EXERCISE PROMPT:
Carry on the news article about the online Virtual Officer, picking up after its last sentence.

EXERCISE TEXT:

USA Today Reports: CodeBaby online, virtual officer answers non-emergency crime reports

July 17, 2014

By Lindsay Powers, USA TODAY

Someone has broken into your car. Glass is everywhere, your radio is gone, and there is no evidence to suggest who has done it.

Alarming and inconvenient as that may be, it is not considered a police emergency. And, in a time of shrinking resources, some police departments are turning to a new kind of officer to help out in non-emergency crimes.

The online talking, animated Virtual Officer aims to guide people who choose to file a non-emergency crime report on a police department’s website rather than by phone or in person. It can also assist with basic site navigation with the help of a pop-up menu.

Although it would be ideal to “have a face-to-face interaction,” Lt. Mohammad Rafaqat of the Reno Police Department said, the software should help the department — currently facing staffing shortages — avoid reviewing a report multiple times and help its site users avoid frustration.

Among other functions, Reno’s Virtual Officer, which was introduced earlier this year, informs individuals if they need to report to a different police department or that the crime is serious and needs to be reported in person, two main errors that Rafaqat said are often found in online reports.

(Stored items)
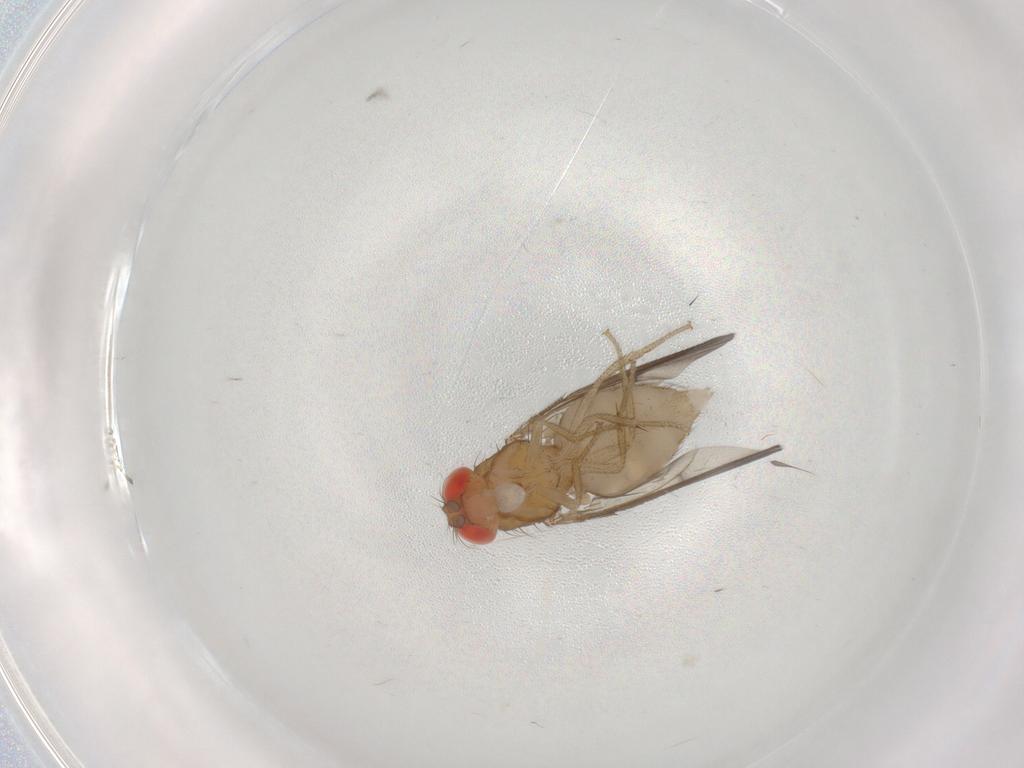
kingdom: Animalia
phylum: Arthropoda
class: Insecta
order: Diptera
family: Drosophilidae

--

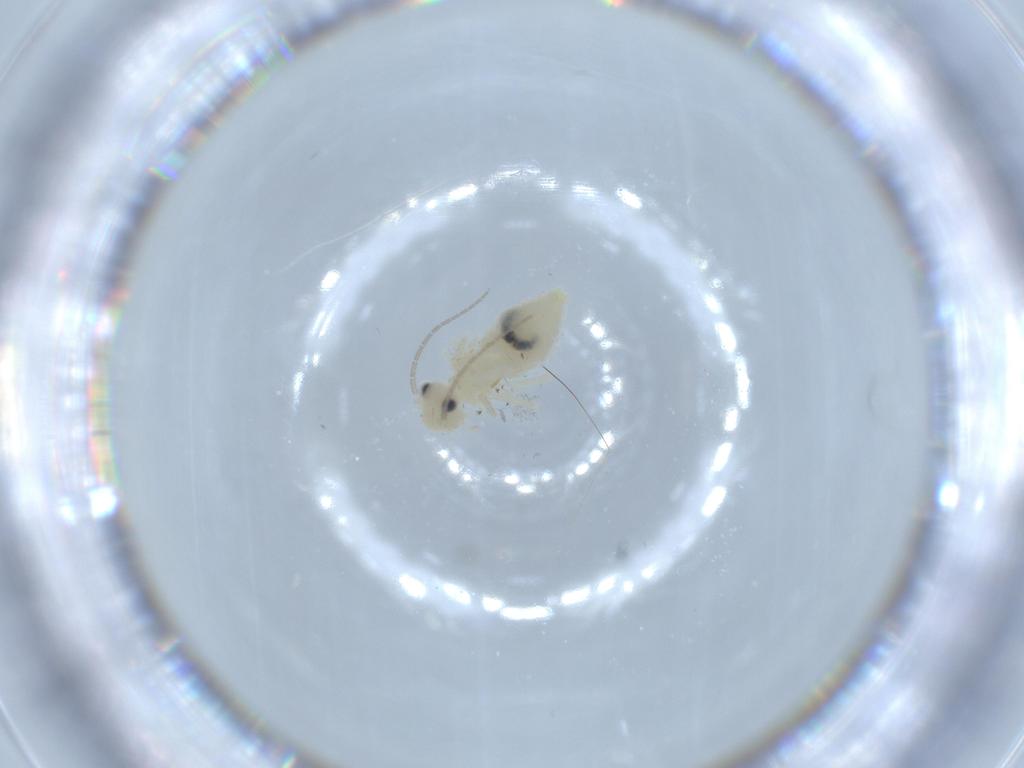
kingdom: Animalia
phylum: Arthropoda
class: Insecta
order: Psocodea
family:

ANSWER TO THIS TASK:
In North Carolina, the Winston-Salem Police Department currently “employs” Virtual Officer, which it has named Officer Maria Evans. Benjamin Tuttle, an information systems analyst, said CodeBaby, the company that developed the software, asked him what he wanted to name the character, and he pulled a name out of thin air.

Since the program was added in May 2011, Tuttle said, there have been fewer e-mails and calls from people with questions about the website, including how to file a crime report. The site lists crimes such as aggressive driving, identity theft and stolen property that can be reported online.

The Colorado Springs Police Department, the first to use Virtual Officer in 2009, removed it after about two years because of budget cuts. Yet Lt. Patricia Feese said that, while it was in use, it enhanced the online reporting process.

Darrel Stephens, executive director of the Major Cities Chiefs Police Association, said more police departments have taken advantage of their websites in light of budget cuts in recent years, and that something like Virtual Officer may cause “people to be more comfortable with reporting online.”